🤖 AI Summary
This paper addresses the information disclosure problem for decision-makers under uncertain AI alignment—specifically, in clinical decision support, where designers must balance the benefit of disclosing patient features to improve treatment prediction accuracy against the risk of AI misuse due to objective misalignment.
Method: We propose an optimal information design framework that strategically selects which patient features to disclose. Crucially, it identifies and selectively reveals sensitive features that identify rare, high-need subpopulations, while aggregating other patients into coarse categories. The framework formally integrates Bayesian decision theory and mechanism design to model the interplay between the designer’s uncertain beliefs about AI alignment and the disclosure policy.

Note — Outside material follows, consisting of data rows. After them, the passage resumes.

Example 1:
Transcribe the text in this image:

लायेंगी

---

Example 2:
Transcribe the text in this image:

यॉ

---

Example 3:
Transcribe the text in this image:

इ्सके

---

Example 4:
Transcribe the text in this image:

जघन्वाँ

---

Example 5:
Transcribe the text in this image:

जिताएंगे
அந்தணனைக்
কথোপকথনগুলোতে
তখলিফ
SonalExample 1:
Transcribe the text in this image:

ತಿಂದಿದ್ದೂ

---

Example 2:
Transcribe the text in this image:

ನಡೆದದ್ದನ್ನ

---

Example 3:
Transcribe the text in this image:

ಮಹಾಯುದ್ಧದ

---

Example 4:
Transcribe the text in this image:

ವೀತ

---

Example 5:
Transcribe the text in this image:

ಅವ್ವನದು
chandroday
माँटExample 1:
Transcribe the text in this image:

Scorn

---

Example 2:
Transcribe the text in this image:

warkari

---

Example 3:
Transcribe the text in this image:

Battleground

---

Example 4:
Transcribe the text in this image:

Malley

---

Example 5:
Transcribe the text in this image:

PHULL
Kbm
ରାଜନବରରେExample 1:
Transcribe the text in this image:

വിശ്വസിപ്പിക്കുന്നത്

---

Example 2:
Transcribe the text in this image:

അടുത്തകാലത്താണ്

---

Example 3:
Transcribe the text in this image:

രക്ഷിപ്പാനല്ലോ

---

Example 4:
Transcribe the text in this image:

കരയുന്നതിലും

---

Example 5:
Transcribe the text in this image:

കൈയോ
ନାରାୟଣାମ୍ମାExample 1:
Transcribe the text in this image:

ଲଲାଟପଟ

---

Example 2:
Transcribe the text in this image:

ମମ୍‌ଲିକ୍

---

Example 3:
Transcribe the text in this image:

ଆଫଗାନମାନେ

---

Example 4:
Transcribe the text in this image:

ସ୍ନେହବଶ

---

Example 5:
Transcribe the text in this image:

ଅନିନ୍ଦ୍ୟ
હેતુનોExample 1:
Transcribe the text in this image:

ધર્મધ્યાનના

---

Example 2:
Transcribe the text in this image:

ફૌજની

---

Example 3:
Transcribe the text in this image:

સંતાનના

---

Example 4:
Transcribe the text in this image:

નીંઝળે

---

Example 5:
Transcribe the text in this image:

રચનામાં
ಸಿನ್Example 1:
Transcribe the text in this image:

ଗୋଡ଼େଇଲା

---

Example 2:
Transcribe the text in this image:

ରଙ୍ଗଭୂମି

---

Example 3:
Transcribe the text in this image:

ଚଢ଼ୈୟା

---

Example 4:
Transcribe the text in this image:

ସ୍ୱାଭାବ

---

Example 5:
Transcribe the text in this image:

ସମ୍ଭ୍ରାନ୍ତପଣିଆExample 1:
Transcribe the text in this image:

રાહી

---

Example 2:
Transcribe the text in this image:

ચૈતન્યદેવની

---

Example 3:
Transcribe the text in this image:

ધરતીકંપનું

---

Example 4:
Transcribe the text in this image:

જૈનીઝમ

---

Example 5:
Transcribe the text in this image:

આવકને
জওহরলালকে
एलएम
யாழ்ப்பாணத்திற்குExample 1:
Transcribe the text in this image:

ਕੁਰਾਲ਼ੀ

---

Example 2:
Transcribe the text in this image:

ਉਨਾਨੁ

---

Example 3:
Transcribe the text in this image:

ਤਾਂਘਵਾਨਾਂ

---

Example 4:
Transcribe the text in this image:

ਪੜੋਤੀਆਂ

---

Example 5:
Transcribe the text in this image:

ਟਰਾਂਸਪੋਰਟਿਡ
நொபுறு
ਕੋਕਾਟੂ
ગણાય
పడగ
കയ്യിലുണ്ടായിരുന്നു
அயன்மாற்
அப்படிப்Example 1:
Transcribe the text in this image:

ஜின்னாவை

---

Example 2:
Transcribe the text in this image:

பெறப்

Contribution/Results: We provide theoretical guarantees and empirical validation showing that our approach significantly improves decision efficacy and reduces mismatch risk. It yields an interpretable, controllable information-sharing paradigm for trustworthy human–AI collaborative decision-making under alignment uncertainty.
📝 Abstract
AI systems have the potential to improve decision-making, but decision makers face the risk that the AI may be misaligned with their objectives. We study this problem in the context of a treatment decision, where a designer decides which patient attributes to reveal to an AI before receiving a prediction of the patient's need for treatment. Providing the AI with more information increases the benefits of an aligned AI but also amplifies the harm from a misaligned one. We characterize how the designer should select attributes to balance these competing forces, depending on their beliefs about the AI's reliability. We show that the designer should optimally disclose attributes that identify emph{rare} segments of the population in which the need for treatment is high, and pool the remaining patients.